WORK ORDER:
Drop every picture and give the entries back exactly.

TASK MATERIAL:
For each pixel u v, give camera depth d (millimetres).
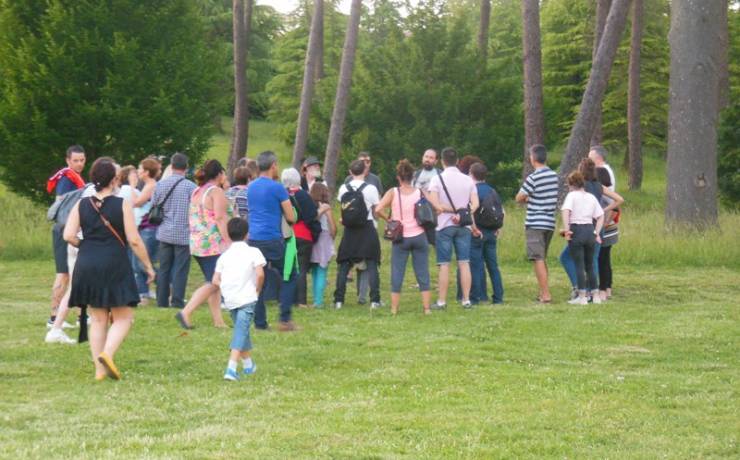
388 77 32688
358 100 32531
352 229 13305
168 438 6812
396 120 32094
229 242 12062
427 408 7824
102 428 7148
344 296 14188
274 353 10148
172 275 13211
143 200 13258
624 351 10430
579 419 7523
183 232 12984
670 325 11992
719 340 11047
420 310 13281
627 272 17062
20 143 24438
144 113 24734
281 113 61281
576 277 13852
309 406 7883
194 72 25844
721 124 27438
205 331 11344
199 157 26453
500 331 11539
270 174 11422
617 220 13984
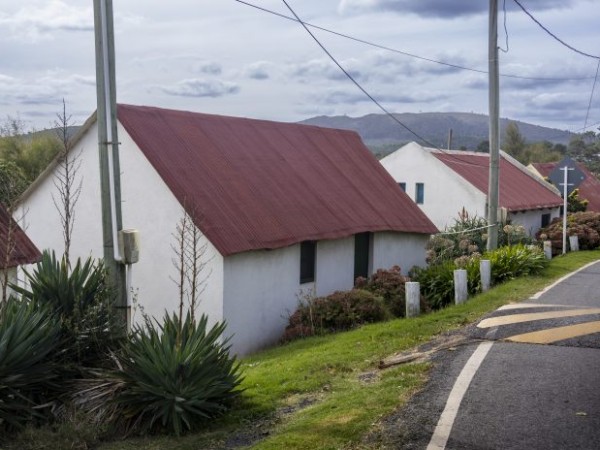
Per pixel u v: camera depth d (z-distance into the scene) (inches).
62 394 339.6
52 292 379.2
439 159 1343.5
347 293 598.2
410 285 523.2
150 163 602.2
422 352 390.6
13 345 324.8
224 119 757.9
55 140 1107.3
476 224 1037.8
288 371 385.1
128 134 615.8
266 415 319.6
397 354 397.4
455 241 892.6
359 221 758.5
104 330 369.1
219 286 566.3
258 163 721.0
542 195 1466.5
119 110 625.3
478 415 277.6
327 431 271.6
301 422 291.3
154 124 650.2
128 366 326.6
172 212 591.8
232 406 333.1
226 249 562.9
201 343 327.0
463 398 298.0
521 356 363.9
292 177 744.3
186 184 603.8
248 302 598.2
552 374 330.3
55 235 688.4
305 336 567.5
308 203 717.3
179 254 511.2
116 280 387.9
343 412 292.5
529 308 498.9
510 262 705.6
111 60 385.1
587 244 1130.0
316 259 697.0
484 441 251.9
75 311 363.6
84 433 305.0
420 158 1358.3
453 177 1318.9
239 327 587.2
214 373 327.0
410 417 278.2
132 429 312.7
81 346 358.9
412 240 864.9
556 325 432.8
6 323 331.6
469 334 422.3
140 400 314.2
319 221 700.0
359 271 780.0
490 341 400.5
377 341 437.4
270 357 480.4
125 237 382.6
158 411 311.1
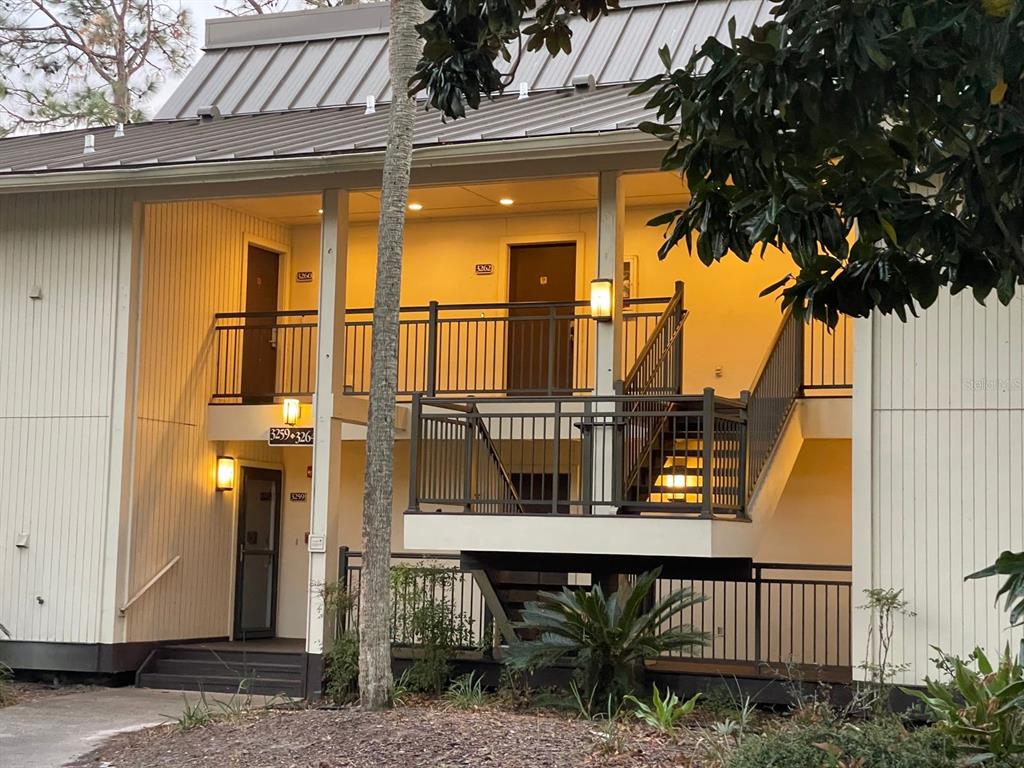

OUTPUT OF THE EXERCISE:
For each pixel u v, give camera depth d (millimetres).
388 77 32688
358 100 32531
352 229 13305
168 438 6812
396 120 32094
229 242 12062
427 408 7824
102 428 7148
344 296 14188
274 353 10148
172 275 13211
143 200 13258
624 351 10430
579 419 7523
183 232 12984
670 325 11992
719 340 11047
420 310 13281
627 272 17062
20 143 24438
144 113 24734
281 113 61281
576 277 13852
309 406 7883
194 72 25844
721 124 27438
205 331 11344
199 157 26453
500 331 11539
270 174 11422
617 220 13984
Per pixel u v: camera depth d (z-distance into the scene) (inches).
62 394 339.6
52 292 379.2
439 159 1343.5
347 293 598.2
410 285 523.2
150 163 602.2
422 352 390.6
13 345 324.8
224 119 757.9
55 140 1107.3
476 224 1037.8
288 371 385.1
128 134 615.8
266 415 319.6
397 354 397.4
455 241 892.6
359 221 758.5
104 330 369.1
219 286 566.3
258 163 721.0
542 195 1466.5
119 110 625.3
478 415 277.6
327 431 271.6
301 422 291.3
154 124 650.2
128 366 326.6
172 212 591.8
232 406 333.1
226 249 562.9
201 343 327.0
463 398 298.0
521 356 363.9
292 177 744.3
186 184 603.8
248 302 598.2
552 374 330.3
55 235 688.4
305 336 567.5
308 203 717.3
179 254 511.2
116 280 387.9
343 412 292.5
529 308 498.9
510 262 705.6
111 60 385.1
587 244 1130.0
316 259 697.0
484 441 251.9
75 311 363.6
84 433 305.0
420 158 1358.3
453 177 1318.9
239 327 587.2
214 373 327.0
410 417 278.2
132 429 312.7
81 346 358.9
412 240 864.9
556 325 432.8
6 323 331.6
469 334 422.3
140 400 314.2
319 221 700.0
359 271 780.0
490 341 400.5
377 341 437.4
270 357 480.4
125 237 382.6
158 411 311.1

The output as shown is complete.